Blitze sind faszinierendes Naturschauspiel und pure Lebensgefahr in einem: Zusammen mit den Vorentladungen dauert ein Blitzschlag nur etwa eine Hundertstelsekunde, aber die Stromstärke von rund 30 Kiloampere führt zum sofortigen Herzstillstand.

Vom Blitz getroffen zu werden, passiert einem in etwa so oft wie ein Sechser im Lotto, sagt der Volksmund. In Wahrheit ist der Jackpot 75 Mal wahrscheinlicher. Aber es gibt gravierende regionale Unterschiede: In der Stadt Wolfsburg blitzte es 2020 über siebenmal häufiger als im Rhein-Hunsrück-Kreis. 774 Blitze schlugen hier im vergangenen Jahr ein. Hunsrück News zeigt jeden einzelnen.

Seit 1991 analysiert Siemens mit seinem Blitz-Informationsdienst (BLIDS) die Entladungen und sendet umgehend Warnhinweise an die Gewitteralarm-Kunden – zum Schutz von Mensch, Tier, Technik und Infrastruktur. Jedes Jahr wird zudem ein Blitz-Atlas erstellt – den Titel als Blitzhauptstadt Deutschlands hat sich diesmal die niedersächsische Stadt Wolfsburg geholt. 5,8 Blitze pro Quadratmeter schlugen hier im Durchschnitt ein.

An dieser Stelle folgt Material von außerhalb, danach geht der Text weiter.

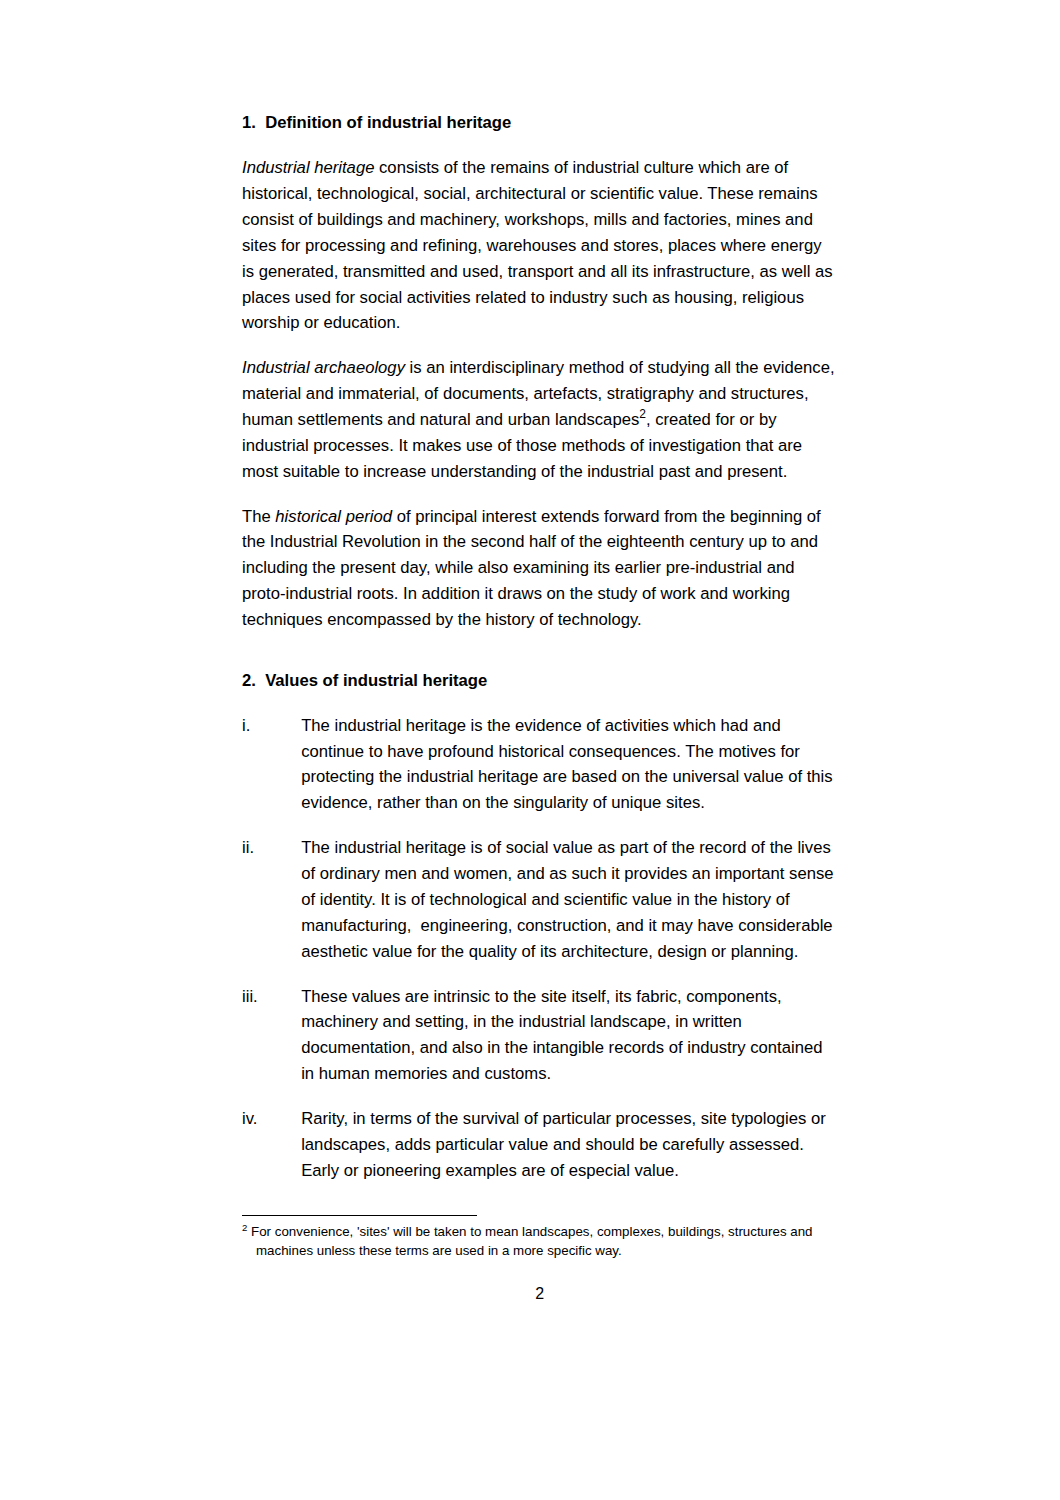1. Definition of industrial heritage
Industrial heritage consists of the remains of industrial culture which are of historical, technological, social, architectural or scientific value. These remains consist of buildings and machinery, workshops, mills and factories, mines and sites for processing and refining, warehouses and stores, places where energy is generated, transmitted and used, transport and all its infrastructure, as well as places used for social activities related to industry such as housing, religious worship or education.
Industrial archaeology is an interdisciplinary method of studying all the evidence, material and immaterial, of documents, artefacts, stratigraphy and structures, human settlements and natural and urban landscapes2, created for or by industrial processes. It makes use of those methods of investigation that are most suitable to increase understanding of the industrial past and present.
The historical period of principal interest extends forward from the beginning of the Industrial Revolution in the second half of the eighteenth century up to and including the present day, while also examining its earlier pre-industrial and proto-industrial roots. In addition it draws on the study of work and working techniques encompassed by the history of technology.
2. Values of industrial heritage
i.
The industrial heritage is the evidence of activities which had and continue to have profound historical consequences. The motives for protecting the industrial heritage are based on the universal value of this evidence, rather than on the singularity of unique sites.
ii.
The industrial heritage is of social value as part of the record of the lives of ordinary men and women, and as such it provides an important sense of identity. It is of technological and scientific value in the history of manufacturing, engineering, construction, and it may have considerable aesthetic value for the quality of its architecture, design or planning.
iii.
These values are intrinsic to the site itself, its fabric, components, machinery and setting, in the industrial landscape, in written documentation, and also in the intangible records of industry contained in human memories and customs.
iv.
Rarity, in terms of the survival of particular processes, site typologies or landscapes, adds particular value and should be carefully assessed. Early or pioneering examples are of especial value.
2 For convenience, 'sites' will be taken to mean landscapes, complexes, buildings, structures and machines unless these terms are used in a more specific way.
2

Der Rhein-Hunsrück-Kreis kam nur auf 774 Blitze bei einer Fläche von 962 Quadratkilometern – also auf eine Quote von 0,8 und damit auf einen vermeintlich sicheren 188 Platz in Liste. Deutschlandweit war der 13. Juni mit 89 000 Einschlägen der blitzreichste Tag, im Kreis blieb hingegen alles ruhig. Erst vier Tage später krachte es auch hier am meisten: 144 Einschläge in nur 24 Stunden.

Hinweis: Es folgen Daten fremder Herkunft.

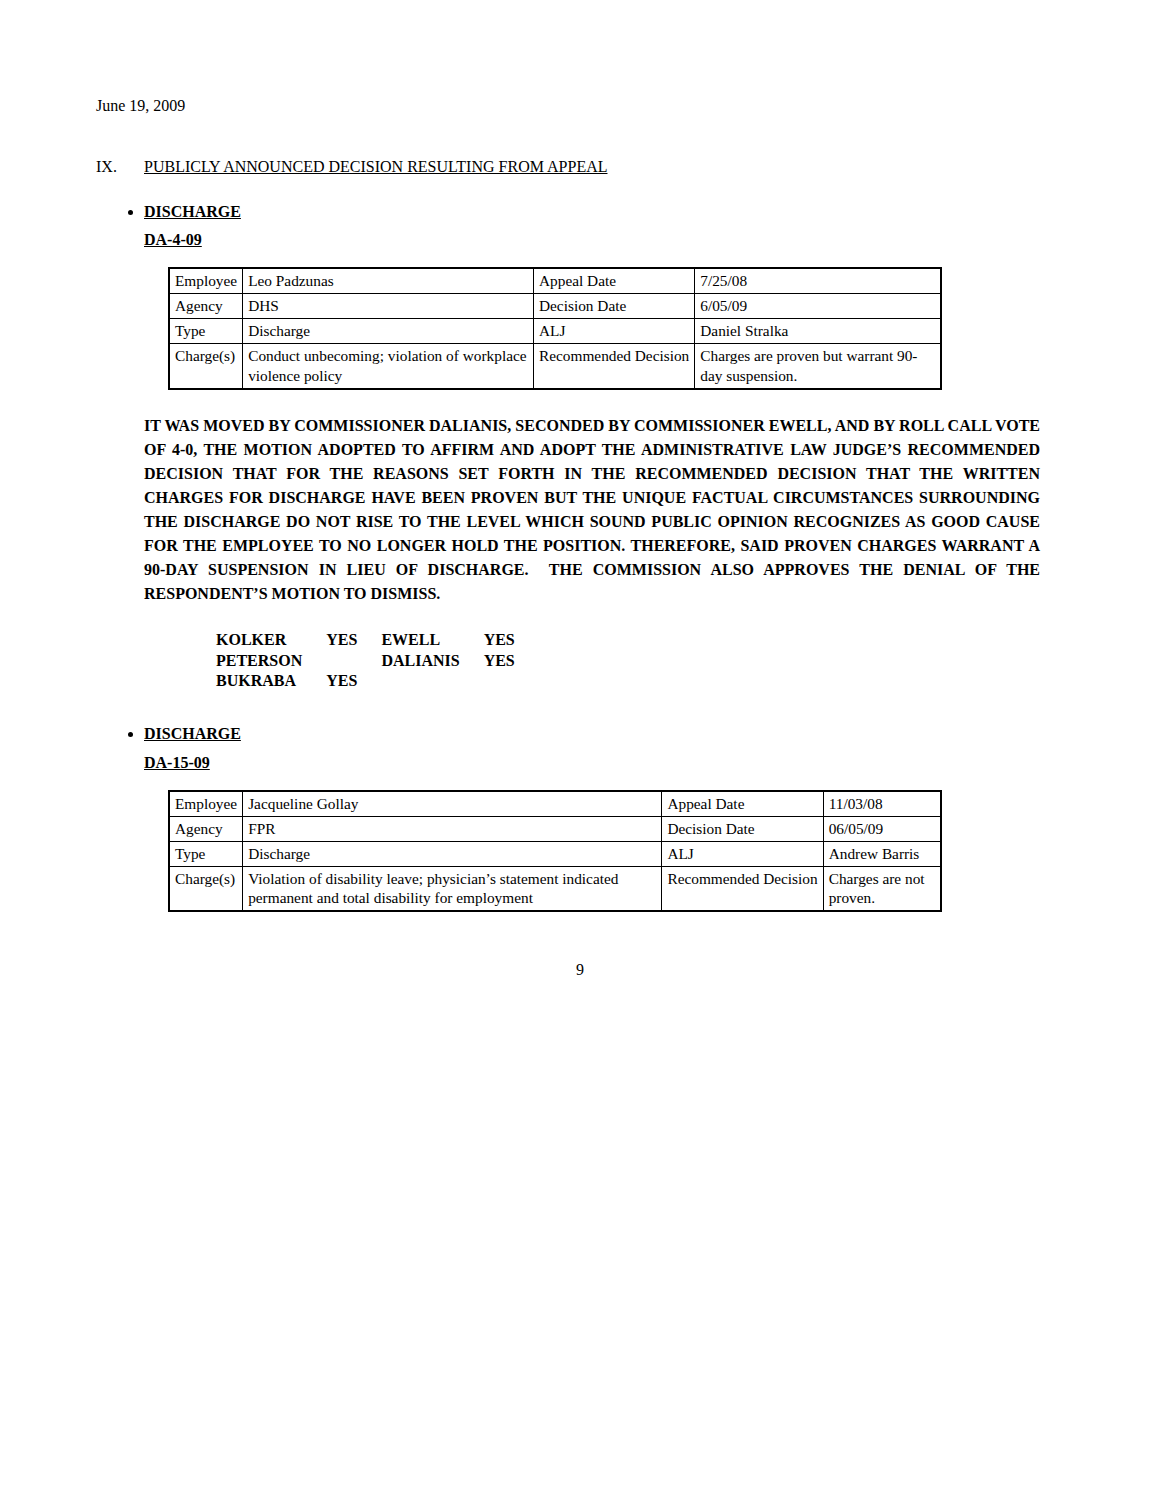June 19, 2009
IX. PUBLICLY ANNOUNCED DECISION RESULTING FROM APPEAL
DISCHARGE
DA-4-09
| Employee | Leo Padzunas | Appeal Date | 7/25/08 |
| Agency | DHS | Decision Date | 6/05/09 |
| Type | Discharge | ALJ | Daniel Stralka |
| Charge(s) | Conduct unbecoming; violation of workplace violence policy | Recommended Decision | Charges are proven but warrant 90-day suspension. |
IT WAS MOVED BY COMMISSIONER DALIANIS, SECONDED BY COMMISSIONER EWELL, AND BY ROLL CALL VOTE OF 4-0, THE MOTION ADOPTED TO AFFIRM AND ADOPT THE ADMINISTRATIVE LAW JUDGE’S RECOMMENDED DECISION THAT FOR THE REASONS SET FORTH IN THE RECOMMENDED DECISION THAT THE WRITTEN CHARGES FOR DISCHARGE HAVE BEEN PROVEN BUT THE UNIQUE FACTUAL CIRCUMSTANCES SURROUNDING THE DISCHARGE DO NOT RISE TO THE LEVEL WHICH SOUND PUBLIC OPINION RECOGNIZES AS GOOD CAUSE FOR THE EMPLOYEE TO NO LONGER HOLD THE POSITION. THEREFORE, SAID PROVEN CHARGES WARRANT A 90-DAY SUSPENSION IN LIEU OF DISCHARGE. THE COMMISSION ALSO APPROVES THE DENIAL OF THE RESPONDENT’S MOTION TO DISMISS.
| KOLKER | YES | EWELL | YES |
| PETERSON | | DALIANIS | YES |
| BUKRABA | YES | | |
DISCHARGE
DA-15-09
| Employee | Jacqueline Gollay | Appeal Date | 11/03/08 |
| Agency | FPR | Decision Date | 06/05/09 |
| Type | Discharge | ALJ | Andrew Barris |
| Charge(s) | Violation of disability leave; physician’s statement indicated permanent and total disability for employment | Recommended Decision | Charges are not proven. |
9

„Bemerkenswert beim Blitzgeschehen 2020 war, dass die Gewitterfronten vor allem in Nord- und Süddeutschland stattfanden und die Mitte Deutschlands geradezu ausklammerten“, sagt Stephan Thern, Leiter des Blitz-Informationsdienstes. „Dass die Spitzenreiter zunehmend im Norden zu finden sind, ist eine Entwicklung, die wir erst in den letzten Jahren beobachten.“

Im Durchschnitt sterben vier Menschen pro Jahr durch einen Blitz, 110 werden verletzt, meldet der Verband der Elektrotechnik. Der Unterschied zwischen der Chance auf einen Lottogewinn und der Gefahr eines tödlichen Blitzeinschlags liege bei jedem selbst: Wer die Vorsichtsmaßnahmen bei Gewitter einhalte, reduziere die Wahrscheinlichkeit eines Direktschlags extrem – beim Lotto hingegen seien die Chancen für alle gleich.